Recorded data
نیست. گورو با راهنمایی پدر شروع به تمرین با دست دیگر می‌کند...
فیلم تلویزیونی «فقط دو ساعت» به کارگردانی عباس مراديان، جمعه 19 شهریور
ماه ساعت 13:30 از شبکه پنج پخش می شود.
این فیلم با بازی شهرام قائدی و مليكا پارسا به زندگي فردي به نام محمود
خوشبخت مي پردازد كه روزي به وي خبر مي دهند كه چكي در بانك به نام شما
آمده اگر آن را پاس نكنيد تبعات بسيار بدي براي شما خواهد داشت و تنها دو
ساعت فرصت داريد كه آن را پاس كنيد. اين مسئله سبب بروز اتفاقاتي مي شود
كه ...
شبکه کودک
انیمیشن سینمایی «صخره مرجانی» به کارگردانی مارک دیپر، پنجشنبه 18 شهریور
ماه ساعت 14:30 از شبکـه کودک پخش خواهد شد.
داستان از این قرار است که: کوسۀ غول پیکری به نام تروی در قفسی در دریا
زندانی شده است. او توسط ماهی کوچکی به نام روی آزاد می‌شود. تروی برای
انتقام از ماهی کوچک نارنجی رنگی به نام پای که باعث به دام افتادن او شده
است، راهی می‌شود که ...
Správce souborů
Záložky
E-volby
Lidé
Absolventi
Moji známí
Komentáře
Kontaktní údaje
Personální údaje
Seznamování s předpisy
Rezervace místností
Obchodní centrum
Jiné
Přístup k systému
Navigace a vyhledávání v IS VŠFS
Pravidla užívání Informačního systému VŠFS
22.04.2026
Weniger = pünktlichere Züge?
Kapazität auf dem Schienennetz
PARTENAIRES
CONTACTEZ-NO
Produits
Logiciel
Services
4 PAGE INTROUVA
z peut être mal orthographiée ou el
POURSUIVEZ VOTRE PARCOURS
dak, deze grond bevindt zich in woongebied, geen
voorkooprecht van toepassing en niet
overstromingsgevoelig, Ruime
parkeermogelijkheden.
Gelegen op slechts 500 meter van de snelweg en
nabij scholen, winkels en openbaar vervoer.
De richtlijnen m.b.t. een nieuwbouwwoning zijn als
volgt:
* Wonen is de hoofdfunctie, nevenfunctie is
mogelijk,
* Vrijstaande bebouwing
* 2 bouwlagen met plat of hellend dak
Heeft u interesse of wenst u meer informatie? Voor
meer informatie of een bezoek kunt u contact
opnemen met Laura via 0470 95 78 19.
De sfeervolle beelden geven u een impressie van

_Task brief_.
Answer with a number only: how many lines above include the word "VŠFS"?

_Exercise output_.
2